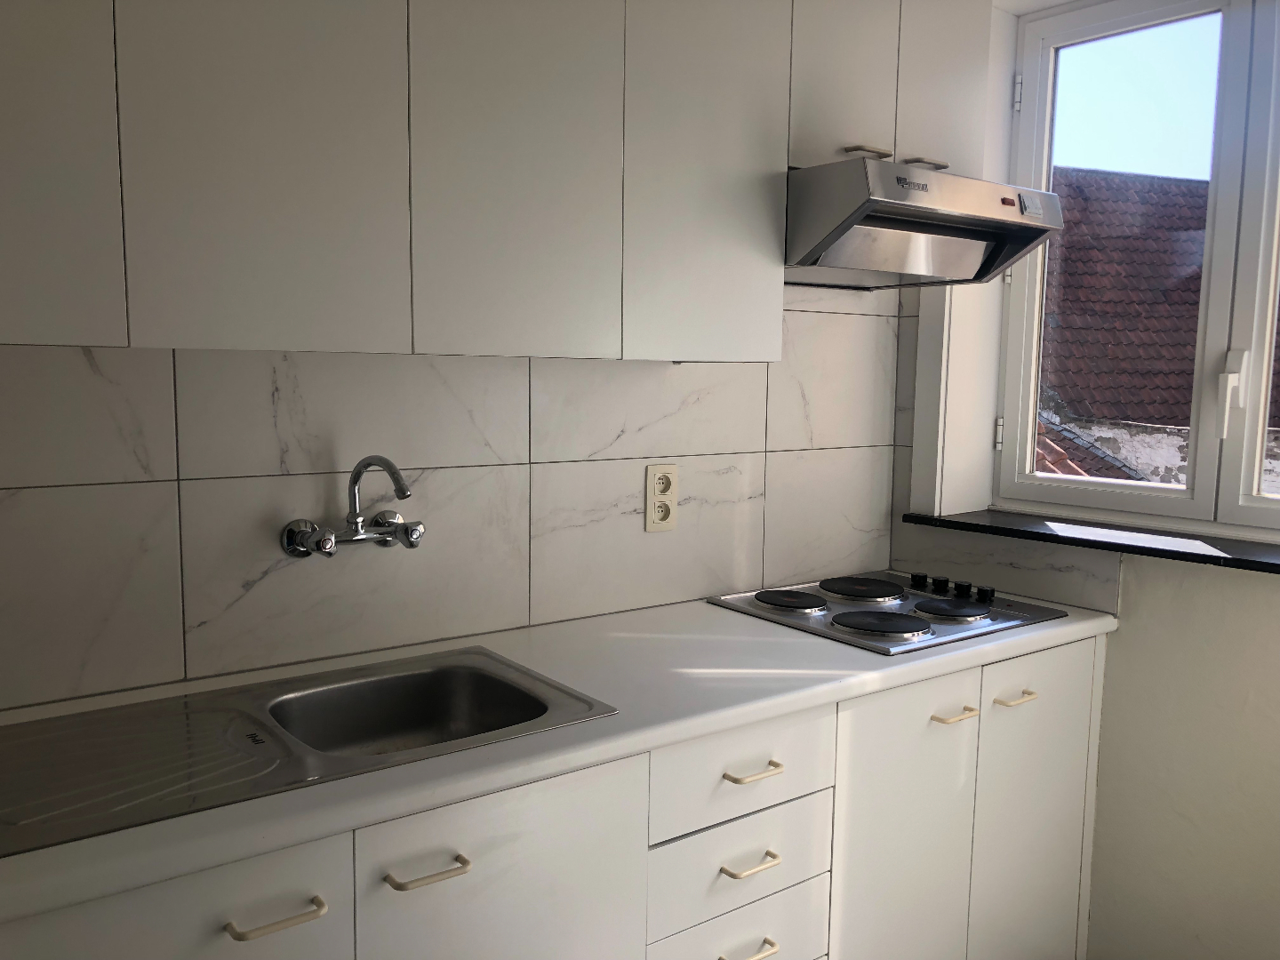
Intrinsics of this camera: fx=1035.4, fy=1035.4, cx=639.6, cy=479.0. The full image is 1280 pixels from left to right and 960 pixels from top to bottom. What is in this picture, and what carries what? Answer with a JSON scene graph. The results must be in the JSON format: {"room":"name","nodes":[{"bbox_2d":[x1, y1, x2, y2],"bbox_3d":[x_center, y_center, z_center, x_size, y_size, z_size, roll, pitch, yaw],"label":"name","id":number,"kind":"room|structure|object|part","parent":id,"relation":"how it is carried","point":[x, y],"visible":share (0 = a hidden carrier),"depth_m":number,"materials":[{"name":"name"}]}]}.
{"room":"kitchen","nodes":[
{"label":"kitchen","id":0,"kind":"room"},
{"bbox_2d":[0,285,902,715],"bbox_3d":[-0.650,-0.018,1.835,3.631,2.442,0.166,-4,8,-37],"label":"tiled wall","id":1,"kind":"structure","parent":0,"point":[208,617],"depth_m":1.90,"materials":[{"name":"white tile"}]},
{"bbox_2d":[279,453,425,559],"bbox_3d":[-0.457,0.049,1.751,0.241,0.179,0.230,-4,8,-37],"label":"wall tap","id":2,"kind":"object","parent":1,"relation":"attached to","point":[406,533],"visible":0.98,"depth_m":1.77,"materials":[{"name":"silver metal"}]},
{"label":"spout","id":3,"kind":"part","parent":2,"relation":"part of","materials":[{"name":"silver metal"}]},
{"bbox_2d":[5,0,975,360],"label":"upper cabinet","id":4,"kind":"object","parent":1,"relation":"attached to","point":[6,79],"visible":0.96,"depth_m":1.55,"materials":[{"name":"paint"}]},
{"bbox_3d":[-0.787,-0.535,1.211,0.268,0.793,0.044,-4,8,-37],"label":"cabinet door","id":5,"kind":"part","parent":4,"relation":"part of","materials":[{"name":"white laminate"}]},
{"bbox_3d":[-0.495,-0.569,1.396,0.280,0.827,0.041,-4,8,-37],"label":"door","id":6,"kind":"part","parent":4,"relation":"part of","materials":[{"name":"paint"}]},
{"bbox_3d":[-0.185,-0.585,1.622,0.292,0.824,0.047,-4,8,-37],"label":"door","id":7,"kind":"part","parent":4,"relation":"part of","materials":[{"name":"white laminate"}]},
{"bbox_3d":[0.131,-0.608,1.853,0.300,0.823,0.057,-4,8,-37],"label":"cabinet door","id":8,"kind":"part","parent":4,"relation":"part of","materials":[{"name":"white laminate"}]},
{"bbox_3d":[0.401,-0.840,2.051,0.254,0.475,0.042,-4,8,-37],"label":"door","id":9,"kind":"part","parent":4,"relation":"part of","materials":[{"name":"white laminate"}]},
{"bbox_2d":[0,633,1103,959],"bbox_3d":[-0.144,0.785,1.788,2.619,0.845,0.604,-4,8,-37],"label":"base cabinet","id":10,"kind":"object","parent":1,"relation":"attached to","point":[314,921],"visible":0.62,"depth_m":1.70,"materials":[{"name":"white paint"}]},
{"bbox_3d":[-0.585,0.814,1.248,0.363,0.672,0.038,-4,8,-37],"label":"door","id":11,"kind":"part","parent":10,"relation":"part of","materials":[{"name":"white paint"}]},
{"bbox_3d":[-0.458,0.546,1.299,0.106,0.015,0.047,-4,8,-37],"label":"handle","id":12,"kind":"part","parent":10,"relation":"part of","materials":[{"name":"metal"}]},
{"bbox_3d":[-0.291,0.531,1.413,0.103,0.015,0.050,-4,8,-37],"label":"handle","id":13,"kind":"part","parent":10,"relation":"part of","materials":[{"name":"metal"}]},
{"bbox_3d":[-0.203,0.808,1.515,0.388,0.703,0.047,-4,8,-37],"label":"door","id":14,"kind":"part","parent":10,"relation":"part of","materials":[{"name":"white laminate"}]},
{"bbox_2d":[0,589,1116,922],"bbox_3d":[-0.151,0.336,1.784,2.519,0.038,0.642,-4,8,-37],"label":"countertop","id":15,"kind":"structure","parent":10,"relation":"on","point":[857,657],"depth_m":1.60,"materials":[{"name":"white laminate"}]},
{"bbox_2d":[0,648,619,858],"bbox_3d":[-0.503,0.426,1.488,0.868,0.149,0.439,-4,8,-37],"label":"sink","id":16,"kind":"object","parent":15,"relation":"in","point":[444,676],"visible":0.8,"depth_m":1.51,"materials":[{"name":"silver metal"}]},
{"bbox_2d":[706,569,1069,654],"bbox_3d":[0.550,0.266,2.302,0.599,0.041,0.541,-4,8,-37],"label":"electric hob","id":17,"kind":"object","parent":15,"relation":"in","point":[854,622],"visible":0.98,"depth_m":2.23,"materials":[{"name":"silver metal"}]},
{"bbox_3d":[0.695,0.243,2.404,0.042,0.033,0.043,-4,8,-37],"label":"knob","id":18,"kind":"part","parent":17,"relation":"part of","materials":[{"name":"black plastic"}]},
{"bbox_3d":[0.701,0.248,2.361,0.094,0.036,0.264,-4,8,-37],"label":"control knobs","id":19,"kind":"part","parent":17,"relation":"part of","materials":[{"name":"black plastic"}]},
{"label":"knob","id":20,"kind":"part","parent":17,"relation":"part of","materials":[{"name":"black plastic"}]},
{"bbox_3d":[0.767,0.256,2.318,0.042,0.035,0.043,-4,8,-37],"label":"knob","id":21,"kind":"part","parent":17,"relation":"part of","materials":[{"name":"black plastic"}]},
{"bbox_3d":[0.177,0.492,1.775,0.362,0.145,0.033,-4,8,-37],"label":"drawer","id":22,"kind":"part","parent":10,"relation":"part of","materials":[{"name":"white laminate"}]},
{"bbox_3d":[0.183,0.652,1.768,0.093,0.015,0.046,-4,8,-37],"label":"drawer pull","id":23,"kind":"part","parent":10,"relation":"part of","materials":[{"name":"metal"}]},
{"bbox_3d":[0.184,0.818,1.800,0.092,0.015,0.048,-4,8,-37],"label":"drawer pull","id":24,"kind":"part","parent":10,"relation":"part of","materials":[{"name":"metal"}]},
{"bbox_3d":[0.190,0.499,1.779,0.096,0.015,0.047,-4,8,-37],"label":"drawer pull","id":25,"kind":"part","parent":10,"relation":"part of","materials":[{"name":"metal"}]},
{"bbox_3d":[0.514,0.807,2.055,0.335,0.779,0.051,-4,8,-37],"label":"door","id":26,"kind":"part","parent":10,"relation":"part of","materials":[{"name":"white laminate"}]},
{"bbox_3d":[0.620,0.468,2.066,0.076,0.015,0.054,-4,8,-37],"label":"handle","id":27,"kind":"part","parent":10,"relation":"part of","materials":[{"name":"metal"}]},
{"bbox_3d":[0.785,0.458,2.177,0.081,0.015,0.049,-4,8,-37],"label":"handle","id":28,"kind":"part","parent":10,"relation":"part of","materials":[{"name":"metal"}]},
{"bbox_3d":[0.867,0.793,2.304,0.353,0.810,0.043,-4,8,-37],"label":"door","id":29,"kind":"part","parent":10,"relation":"part of","materials":[{"name":"white laminate"}]},
{"bbox_2d":[644,463,678,532],"bbox_3d":[0.048,0.041,2.266,0.083,0.149,0.011,-4,8,-37],"label":"power socket","id":30,"kind":"object","parent":1,"relation":"attached to","point":[666,523],"visible":0.99,"depth_m":2.26,"materials":[{"name":"plastic"}]},
{"bbox_2d":[787,0,991,175],"bbox_3d":[0.448,-0.879,2.239,0.641,0.464,0.329,-4,8,-37],"label":"upper cabinet","id":31,"kind":"object","parent":1,"relation":"attached to","point":[820,122],"visible":0.51,"depth_m":2.11,"materials":[{"name":"white paint"}]},
{"bbox_2d":[786,157,1062,288],"bbox_3d":[0.500,-0.525,2.222,0.639,0.188,0.520,-4,8,-37],"label":"range hood","id":32,"kind":"object","parent":31,"relation":"attached to","point":[897,205],"visible":0.83,"depth_m":2.06,"materials":[{"name":"silver metal"}]},
{"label":"cabinet handle","id":33,"kind":"part","parent":31,"relation":"part of","materials":[{"name":"metal"}]},
{"bbox_3d":[0.670,-0.893,2.278,0.226,0.497,0.047,-4,8,-37],"label":"cabinet door","id":34,"kind":"part","parent":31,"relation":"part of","materials":[{"name":"white laminate"}]},
{"bbox_2d":[888,2,1279,959],"bbox_3d":[1.601,0.002,1.780,0.279,2.507,2.802,-4,8,-37],"label":"window wall","id":35,"kind":"structure","parent":0,"point":[1146,588],"depth_m":2.26,"materials":[{"name":"white paint"}]},
{"bbox_2d":[900,510,1279,573],"bbox_3d":[1.205,0.151,2.203,0.241,0.029,1.348,-4,8,-37],"label":"window sill","id":36,"kind":"structure","parent":35,"relation":"attached to","point":[1246,560],"depth_m":2.30,"materials":[{"name":"black stone"}]},
{"bbox_2d":[981,0,1279,536],"bbox_3d":[1.384,-0.488,2.225,0.141,1.260,1.256,-4,8,-37],"label":"window","id":37,"kind":"structure","parent":35,"relation":"in","point":[1257,512],"depth_m":2.40,"materials":[{"name":"white"}]},
{"bbox_3d":[0.940,-0.119,2.731,0.019,0.078,0.019,-4,8,-37],"label":"hinge","id":38,"kind":"part","parent":37,"relation":"part of","materials":[{"name":"metal"}]},
{"bbox_3d":[0.928,-0.947,2.565,0.016,0.083,0.017,-4,8,-37],"label":"hinge","id":39,"kind":"part","parent":37,"relation":"part of","materials":[{"name":"metal"}]},
{"bbox_3d":[1.274,-0.186,2.246,0.045,0.172,0.040,-4,8,-37],"label":"window handle","id":40,"kind":"part","parent":37,"relation":"part of","materials":[{"name":"white plastic"}]},
{"label":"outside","id":41,"kind":"structure","parent":0,"visible":0},
{"bbox_2d":[1035,166,1279,494],"bbox_3d":[5.289,-0.168,8.269,7.039,5.125,6.571,-1,6,-12],"label":"tiled roof","id":42,"kind":"structure","parent":41,"point":[1194,321],"depth_m":7.26,"materials":[{"name":"brown tile"}]}
]}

• • •

TRY IT
Return each line of the entries that holds the string "tiled".

RESULT OF THE TASK
{"bbox_2d":[0,285,902,715],"bbox_3d":[-0.650,-0.018,1.835,3.631,2.442,0.166,-4,8,-37],"label":"tiled wall","id":1,"kind":"structure","parent":0,"point":[208,617],"depth_m":1.90,"materials":[{"name":"white tile"}]},
{"bbox_2d":[1035,166,1279,494],"bbox_3d":[5.289,-0.168,8.269,7.039,5.125,6.571,-1,6,-12],"label":"tiled roof","id":42,"kind":"structure","parent":41,"point":[1194,321],"depth_m":7.26,"materials":[{"name":"brown tile"}]}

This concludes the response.